Wang Shui-Hua, Fernandes Steven Lawrence, Zhu Ziquan, Zhang Yu-Dong
School of Mathematics and Actuarial ScienceUniversity of Leicester Leicester LE1 7RH U.K.
Department of Computer ScienceDesign & JournalismCreighton University Omaha NE 68178 USA.
IEEE Sens J. 2021 Feb 26;22(18):17431-17438. doi: 10.1109/JSEN.2021.3062442. eCollection 2022 Sep.
(Aim) To detect COVID-19 patients more accurately and more precisely, we proposed a novel artificial intelligence model. (Methods) We used previously proposed chest CT dataset containing four categories: COVID-19, community-acquired pneumonia, secondary pulmonary tuberculosis, and healthy subjects. First, we proposed a novel VGG-style base network (VSBN) as backbone network. Second, convolutional block attention module (CBAM) was introduced as attention module into our VSBN. Third, an improved multiple-way data augmentation method was used to resist overfitting of our AI model.
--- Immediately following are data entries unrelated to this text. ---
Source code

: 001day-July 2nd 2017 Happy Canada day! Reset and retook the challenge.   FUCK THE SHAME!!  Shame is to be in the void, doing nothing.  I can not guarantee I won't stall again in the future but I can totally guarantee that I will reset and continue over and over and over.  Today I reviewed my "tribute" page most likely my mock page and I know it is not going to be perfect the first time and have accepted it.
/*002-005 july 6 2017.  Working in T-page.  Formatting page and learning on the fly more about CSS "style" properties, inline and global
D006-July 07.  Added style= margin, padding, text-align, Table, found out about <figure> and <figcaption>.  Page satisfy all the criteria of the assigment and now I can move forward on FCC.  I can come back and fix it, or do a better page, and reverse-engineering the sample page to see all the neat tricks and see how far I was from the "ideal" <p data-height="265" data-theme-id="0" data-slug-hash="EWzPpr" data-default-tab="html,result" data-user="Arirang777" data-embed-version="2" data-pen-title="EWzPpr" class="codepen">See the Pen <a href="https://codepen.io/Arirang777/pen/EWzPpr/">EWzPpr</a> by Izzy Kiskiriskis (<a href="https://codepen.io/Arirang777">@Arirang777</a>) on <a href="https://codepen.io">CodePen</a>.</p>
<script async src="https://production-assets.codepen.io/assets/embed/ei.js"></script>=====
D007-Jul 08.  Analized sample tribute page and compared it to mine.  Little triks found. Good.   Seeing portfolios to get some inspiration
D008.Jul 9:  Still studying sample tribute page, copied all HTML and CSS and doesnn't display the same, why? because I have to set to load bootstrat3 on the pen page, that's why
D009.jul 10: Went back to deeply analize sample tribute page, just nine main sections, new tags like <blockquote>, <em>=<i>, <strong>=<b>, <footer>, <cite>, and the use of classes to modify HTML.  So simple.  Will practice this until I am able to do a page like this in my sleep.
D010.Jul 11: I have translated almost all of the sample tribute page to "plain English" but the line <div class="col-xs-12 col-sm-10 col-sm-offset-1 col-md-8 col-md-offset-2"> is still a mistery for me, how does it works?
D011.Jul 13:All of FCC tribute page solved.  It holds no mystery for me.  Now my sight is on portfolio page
In all, our model was dubbed as a 12-layer attention-based VGG-style network for COVID-19 (AVNC) (Results) This proposed AVNC achieved the sensitivity/precision/F1 per class all above 95%. Particularly, AVNC yielded a micro-averaged F1 score of 96.87%, which is higher than 11 state-of-the-art approaches. (Conclusion) This proposed AVNC is effective in recognizing COVID-19 diseases.
(目的)为了更准确、更精确地检测新冠肺炎患者,我们提出了一种新型人工智能模型。(方法)我们使用了先前提出的包含四类的胸部CT数据集:新冠肺炎、社区获得性肺炎、继发性肺结核和健康受试者。首先,我们提出了一种新型的VGG风格基础网络(VSBN)作为骨干网络。其次,将卷积块注意力模块(CBAM)作为注意力模块引入到我们的VSBN中。第三,使用一种改进的多路数据增强方法来抵抗我们的人工智能模型的过拟合。总之,我们的模型被命名为用于新冠肺炎的基于注意力的12层VGG风格网络(AVNC)。(结果)所提出的AVNC实现了每类的灵敏度/精度/F1均高于95%。特别是,AVNC产生了96.87%的微平均F1分数,高于11种先进方法。(结论)所提出的AVNC在识别新冠肺炎疾病方面是有效的。